■ Extracted information ■
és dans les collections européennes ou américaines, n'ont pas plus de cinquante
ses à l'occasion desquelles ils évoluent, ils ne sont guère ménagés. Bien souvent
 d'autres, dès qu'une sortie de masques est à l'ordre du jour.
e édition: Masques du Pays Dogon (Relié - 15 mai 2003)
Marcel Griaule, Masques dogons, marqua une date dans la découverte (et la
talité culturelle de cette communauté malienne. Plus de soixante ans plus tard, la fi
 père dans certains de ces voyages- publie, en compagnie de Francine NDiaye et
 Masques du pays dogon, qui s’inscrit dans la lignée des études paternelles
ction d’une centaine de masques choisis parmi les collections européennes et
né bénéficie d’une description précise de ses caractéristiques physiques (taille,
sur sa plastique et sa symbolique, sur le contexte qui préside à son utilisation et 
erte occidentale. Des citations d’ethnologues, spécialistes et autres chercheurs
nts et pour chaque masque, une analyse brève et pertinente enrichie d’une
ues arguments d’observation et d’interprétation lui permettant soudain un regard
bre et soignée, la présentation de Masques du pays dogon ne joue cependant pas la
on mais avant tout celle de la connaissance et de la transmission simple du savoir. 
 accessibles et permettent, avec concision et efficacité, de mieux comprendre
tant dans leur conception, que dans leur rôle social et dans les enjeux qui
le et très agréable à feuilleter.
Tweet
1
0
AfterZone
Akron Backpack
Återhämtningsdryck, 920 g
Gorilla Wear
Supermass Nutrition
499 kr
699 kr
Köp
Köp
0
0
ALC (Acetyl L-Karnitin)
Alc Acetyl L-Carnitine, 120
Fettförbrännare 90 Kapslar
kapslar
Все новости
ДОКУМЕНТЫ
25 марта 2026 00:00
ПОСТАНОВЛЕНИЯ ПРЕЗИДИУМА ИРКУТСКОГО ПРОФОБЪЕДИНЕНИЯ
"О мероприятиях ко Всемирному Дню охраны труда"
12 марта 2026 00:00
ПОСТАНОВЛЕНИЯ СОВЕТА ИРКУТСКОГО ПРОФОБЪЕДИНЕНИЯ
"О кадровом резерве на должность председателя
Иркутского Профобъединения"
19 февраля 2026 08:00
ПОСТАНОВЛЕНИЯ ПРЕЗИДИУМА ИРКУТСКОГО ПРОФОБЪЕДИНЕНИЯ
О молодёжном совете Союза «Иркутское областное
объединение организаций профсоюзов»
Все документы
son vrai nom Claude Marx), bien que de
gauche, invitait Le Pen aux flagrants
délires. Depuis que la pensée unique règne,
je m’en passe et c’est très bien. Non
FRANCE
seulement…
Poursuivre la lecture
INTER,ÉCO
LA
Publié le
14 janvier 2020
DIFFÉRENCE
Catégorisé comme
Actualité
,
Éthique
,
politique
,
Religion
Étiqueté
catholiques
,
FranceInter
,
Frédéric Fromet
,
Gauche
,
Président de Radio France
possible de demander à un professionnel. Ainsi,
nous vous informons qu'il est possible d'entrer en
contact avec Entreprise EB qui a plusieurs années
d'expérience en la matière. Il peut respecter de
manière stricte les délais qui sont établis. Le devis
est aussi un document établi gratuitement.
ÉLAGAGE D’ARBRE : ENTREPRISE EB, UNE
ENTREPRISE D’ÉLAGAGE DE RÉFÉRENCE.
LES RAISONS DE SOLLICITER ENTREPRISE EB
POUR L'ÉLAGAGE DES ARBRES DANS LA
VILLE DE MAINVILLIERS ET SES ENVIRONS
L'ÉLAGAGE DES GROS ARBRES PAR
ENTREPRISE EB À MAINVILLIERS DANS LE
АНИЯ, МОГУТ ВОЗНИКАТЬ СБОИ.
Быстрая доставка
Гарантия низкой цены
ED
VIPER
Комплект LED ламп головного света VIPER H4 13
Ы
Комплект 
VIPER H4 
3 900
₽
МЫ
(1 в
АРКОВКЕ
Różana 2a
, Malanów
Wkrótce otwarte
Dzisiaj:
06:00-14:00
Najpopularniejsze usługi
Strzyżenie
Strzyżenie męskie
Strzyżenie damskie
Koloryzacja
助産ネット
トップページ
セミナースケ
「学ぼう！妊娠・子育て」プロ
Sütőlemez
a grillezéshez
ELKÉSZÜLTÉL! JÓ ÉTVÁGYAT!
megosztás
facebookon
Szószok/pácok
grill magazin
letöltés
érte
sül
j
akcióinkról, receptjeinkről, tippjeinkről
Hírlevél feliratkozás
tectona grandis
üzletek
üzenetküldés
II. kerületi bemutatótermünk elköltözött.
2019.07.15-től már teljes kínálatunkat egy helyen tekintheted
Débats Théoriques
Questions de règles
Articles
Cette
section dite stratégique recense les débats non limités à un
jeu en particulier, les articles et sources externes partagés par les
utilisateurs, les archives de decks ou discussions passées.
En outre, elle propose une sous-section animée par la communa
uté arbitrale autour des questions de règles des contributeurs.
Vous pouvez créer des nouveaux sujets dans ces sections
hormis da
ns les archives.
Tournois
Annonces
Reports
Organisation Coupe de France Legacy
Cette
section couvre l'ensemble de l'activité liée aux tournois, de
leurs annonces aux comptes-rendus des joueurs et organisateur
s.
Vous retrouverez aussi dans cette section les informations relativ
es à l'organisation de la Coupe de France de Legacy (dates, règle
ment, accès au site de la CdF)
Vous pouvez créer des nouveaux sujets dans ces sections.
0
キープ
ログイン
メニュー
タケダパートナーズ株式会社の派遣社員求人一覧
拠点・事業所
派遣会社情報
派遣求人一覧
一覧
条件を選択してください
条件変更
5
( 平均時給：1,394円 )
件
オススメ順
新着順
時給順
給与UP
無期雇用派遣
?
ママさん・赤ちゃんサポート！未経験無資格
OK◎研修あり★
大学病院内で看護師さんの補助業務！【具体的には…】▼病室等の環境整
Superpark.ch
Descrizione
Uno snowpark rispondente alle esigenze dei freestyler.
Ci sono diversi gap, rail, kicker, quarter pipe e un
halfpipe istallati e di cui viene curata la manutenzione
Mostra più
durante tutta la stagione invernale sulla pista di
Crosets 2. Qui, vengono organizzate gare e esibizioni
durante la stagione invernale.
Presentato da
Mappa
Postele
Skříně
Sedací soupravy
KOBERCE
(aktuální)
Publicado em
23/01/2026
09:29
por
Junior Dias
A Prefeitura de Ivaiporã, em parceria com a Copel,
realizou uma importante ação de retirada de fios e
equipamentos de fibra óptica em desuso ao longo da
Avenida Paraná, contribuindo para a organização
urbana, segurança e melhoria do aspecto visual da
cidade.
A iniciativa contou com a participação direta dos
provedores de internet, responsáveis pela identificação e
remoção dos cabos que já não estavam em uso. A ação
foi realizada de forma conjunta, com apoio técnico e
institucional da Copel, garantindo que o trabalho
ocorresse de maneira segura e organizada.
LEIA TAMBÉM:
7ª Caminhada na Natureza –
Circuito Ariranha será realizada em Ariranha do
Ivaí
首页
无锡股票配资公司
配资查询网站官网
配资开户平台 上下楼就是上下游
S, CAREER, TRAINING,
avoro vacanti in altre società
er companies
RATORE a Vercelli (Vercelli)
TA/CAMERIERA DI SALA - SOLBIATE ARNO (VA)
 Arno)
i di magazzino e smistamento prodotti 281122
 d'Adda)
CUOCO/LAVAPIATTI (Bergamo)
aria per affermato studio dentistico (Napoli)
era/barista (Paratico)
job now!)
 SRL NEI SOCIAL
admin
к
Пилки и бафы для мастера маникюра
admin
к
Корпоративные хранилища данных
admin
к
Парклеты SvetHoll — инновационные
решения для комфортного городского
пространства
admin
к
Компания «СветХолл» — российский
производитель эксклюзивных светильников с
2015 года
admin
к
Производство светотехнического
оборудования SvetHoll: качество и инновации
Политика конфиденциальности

■ Your task ■
Go through the material above and return each line that holds the word "aussi".

■ Output of the task ■
est aussi un document établi gratuitement.
Vous retrouverez aussi dans cette section les informations relativ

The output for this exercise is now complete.